Algo estava acontecendo na saída do aeroporto. Eu conseguia ouvir um alvoroço, e os flashes das câmeras clareavam a portaria. Os seguranças que o meu pai enviou fizeram um corredor humano para que eu pudesse atravessar até o blindado.

Sem saber o que estava acontecendo, comecei a caminhar por entre os seguranças. Ao passar pela portaria, me deparei com uma enxurrada de celulares que passavam pelos buracos dos braços dos seguranças e tentavam acertar a minha boca.

Dezenas de jornalistas lutavam por algum espaço mínimo na tentativa de arrancar algo de mim. Um deles usou a panturrilha de um segurança como degrau e tentou furar o corredor. O segurança, irritado com a ousadia do repórter, tomou o seu celular e atirou ao longe. A atitude não serviu de exemplo para os outros. Eles continuaram atirando perguntas.

— Como você conseguiu fugir?

— Quanto exigiram em dinheiro?

— Você conseguiu imobilizá-los?

— É verdade que você foi sequestrada por acionistas rivais do seu pai? — o quê? De onde saiu essa?

A pressão que os jornalistas faziam nas costas dos seguranças tornava o corredor mais estreito em cada passo apressado que eu dava. Do meio do caminho até o carro, os jornalistas perdiam espaço para homens e mulheres as quais eu nunca tinha visto na vida. Emitiam uma agressividade sem igual. Eram como cães raivosos.

— Ele não pode fazer isso conosco!

— Agora que voltou, pergunte a ele como sustentarei os meus filhos.

— Por que voltou? Seu pai derrubou a minha casa. Era para você ter morrido!

Quando um dos seguranças abriu e protegeu a porta do sedan, um protestante furou o bloqueio e tentou me acertar na cabeça, mas eu me inclinei para trás e mergulhei no banco traseiro do carro. O homem teria me machucado pra valer, se aquele golpe tivesse me atingido. Aqueles homens estavam tomados pelo ódio, e para variar, foram alimentados por atitudes do meu pai.

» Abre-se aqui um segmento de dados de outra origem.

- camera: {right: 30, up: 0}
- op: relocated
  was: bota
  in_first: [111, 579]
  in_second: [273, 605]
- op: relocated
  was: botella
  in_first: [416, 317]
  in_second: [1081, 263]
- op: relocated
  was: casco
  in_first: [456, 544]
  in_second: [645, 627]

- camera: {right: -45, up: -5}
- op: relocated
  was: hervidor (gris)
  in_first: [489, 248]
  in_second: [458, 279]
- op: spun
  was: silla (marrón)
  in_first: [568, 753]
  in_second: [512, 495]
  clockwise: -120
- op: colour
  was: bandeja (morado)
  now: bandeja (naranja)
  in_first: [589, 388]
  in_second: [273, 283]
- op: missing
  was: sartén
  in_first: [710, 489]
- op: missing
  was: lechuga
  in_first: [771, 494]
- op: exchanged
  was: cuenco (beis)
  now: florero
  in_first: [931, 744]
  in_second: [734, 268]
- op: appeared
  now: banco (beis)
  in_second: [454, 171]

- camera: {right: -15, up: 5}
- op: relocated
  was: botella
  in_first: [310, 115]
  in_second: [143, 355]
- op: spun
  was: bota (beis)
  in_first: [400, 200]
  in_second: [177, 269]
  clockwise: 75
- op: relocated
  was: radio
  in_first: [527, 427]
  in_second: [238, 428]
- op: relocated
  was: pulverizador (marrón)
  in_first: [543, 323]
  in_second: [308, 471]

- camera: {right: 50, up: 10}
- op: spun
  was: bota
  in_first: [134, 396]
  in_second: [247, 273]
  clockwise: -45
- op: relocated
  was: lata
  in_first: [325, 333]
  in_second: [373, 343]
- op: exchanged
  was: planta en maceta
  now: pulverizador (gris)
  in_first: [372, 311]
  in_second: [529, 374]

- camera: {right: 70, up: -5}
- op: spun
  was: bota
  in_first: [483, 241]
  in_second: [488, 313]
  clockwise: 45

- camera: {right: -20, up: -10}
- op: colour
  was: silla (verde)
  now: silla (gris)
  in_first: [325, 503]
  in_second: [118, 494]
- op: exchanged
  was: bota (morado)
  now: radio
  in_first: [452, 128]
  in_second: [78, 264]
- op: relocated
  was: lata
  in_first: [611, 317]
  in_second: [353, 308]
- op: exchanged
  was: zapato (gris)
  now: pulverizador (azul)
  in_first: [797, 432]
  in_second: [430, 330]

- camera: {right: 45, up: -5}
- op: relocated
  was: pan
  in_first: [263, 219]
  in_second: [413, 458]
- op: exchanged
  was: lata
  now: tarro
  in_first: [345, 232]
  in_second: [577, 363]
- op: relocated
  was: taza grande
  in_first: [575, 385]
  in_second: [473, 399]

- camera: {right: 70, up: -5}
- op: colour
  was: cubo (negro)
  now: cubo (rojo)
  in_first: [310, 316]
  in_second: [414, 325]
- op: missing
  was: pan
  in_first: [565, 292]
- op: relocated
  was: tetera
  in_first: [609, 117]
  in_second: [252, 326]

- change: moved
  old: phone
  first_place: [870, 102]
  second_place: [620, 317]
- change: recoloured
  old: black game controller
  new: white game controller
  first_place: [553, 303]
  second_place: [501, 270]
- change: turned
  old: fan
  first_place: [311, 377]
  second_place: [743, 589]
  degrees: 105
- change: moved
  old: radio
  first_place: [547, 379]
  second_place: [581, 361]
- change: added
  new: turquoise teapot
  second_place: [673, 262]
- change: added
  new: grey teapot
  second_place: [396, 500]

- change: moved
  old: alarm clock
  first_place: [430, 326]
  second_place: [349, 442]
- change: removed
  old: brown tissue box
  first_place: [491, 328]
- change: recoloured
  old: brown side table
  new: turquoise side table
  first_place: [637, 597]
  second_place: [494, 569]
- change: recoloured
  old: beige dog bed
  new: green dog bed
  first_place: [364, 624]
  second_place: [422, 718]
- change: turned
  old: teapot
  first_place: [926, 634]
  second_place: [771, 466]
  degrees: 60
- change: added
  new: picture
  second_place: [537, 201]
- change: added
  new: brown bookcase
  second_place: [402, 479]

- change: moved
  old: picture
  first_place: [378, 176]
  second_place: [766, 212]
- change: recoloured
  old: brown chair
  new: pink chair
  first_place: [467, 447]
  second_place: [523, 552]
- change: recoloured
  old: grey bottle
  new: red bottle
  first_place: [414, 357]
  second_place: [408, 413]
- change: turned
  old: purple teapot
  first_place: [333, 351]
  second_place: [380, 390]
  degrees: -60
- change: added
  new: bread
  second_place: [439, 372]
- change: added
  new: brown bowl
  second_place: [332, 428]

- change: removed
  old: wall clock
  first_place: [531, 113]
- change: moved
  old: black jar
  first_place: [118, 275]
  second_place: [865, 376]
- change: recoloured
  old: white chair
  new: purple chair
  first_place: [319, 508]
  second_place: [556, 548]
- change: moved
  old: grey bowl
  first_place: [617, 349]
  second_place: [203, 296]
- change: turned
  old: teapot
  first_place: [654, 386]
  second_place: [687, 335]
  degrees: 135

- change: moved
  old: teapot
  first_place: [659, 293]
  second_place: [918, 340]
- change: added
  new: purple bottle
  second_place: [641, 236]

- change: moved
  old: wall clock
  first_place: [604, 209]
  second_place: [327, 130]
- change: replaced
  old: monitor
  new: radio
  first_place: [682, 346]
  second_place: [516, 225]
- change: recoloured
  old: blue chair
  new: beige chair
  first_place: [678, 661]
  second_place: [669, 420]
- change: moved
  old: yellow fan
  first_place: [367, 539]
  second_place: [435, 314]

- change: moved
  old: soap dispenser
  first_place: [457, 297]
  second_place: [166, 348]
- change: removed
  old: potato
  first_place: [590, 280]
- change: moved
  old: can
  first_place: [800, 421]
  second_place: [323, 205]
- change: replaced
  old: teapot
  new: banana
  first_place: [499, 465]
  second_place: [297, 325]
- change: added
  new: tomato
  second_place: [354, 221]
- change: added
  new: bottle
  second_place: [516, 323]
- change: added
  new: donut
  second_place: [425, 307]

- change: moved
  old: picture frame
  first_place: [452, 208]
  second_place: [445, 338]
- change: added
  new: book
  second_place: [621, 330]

Os seguranças me levaram até a minha casa do campo. As empregadas fizeram uma fila para me recepcionar. Eu saudei a cada uma delas. Os seguranças só pararam de me acompanhar quando eu cheguei no quarto.

Um homem com jaleco e uma maleta esperava por mim, de imediato, imaginei que fosse algum médico enviado para me averiguar. O meu palpite estava certo.

— Você está bem?

— Estou.

— Bem, você sabe que eu precisarei checar de toda forma — o médico retirou o estetoscópio da mala.

— Cadê o meu pai?

— Ele não pôde vir.

Era de se esperar. Eu passo um ano fora e, mesmo assim, ele envia outro em seu lugar. — Só irei permitir que me examine na presença do meu pai.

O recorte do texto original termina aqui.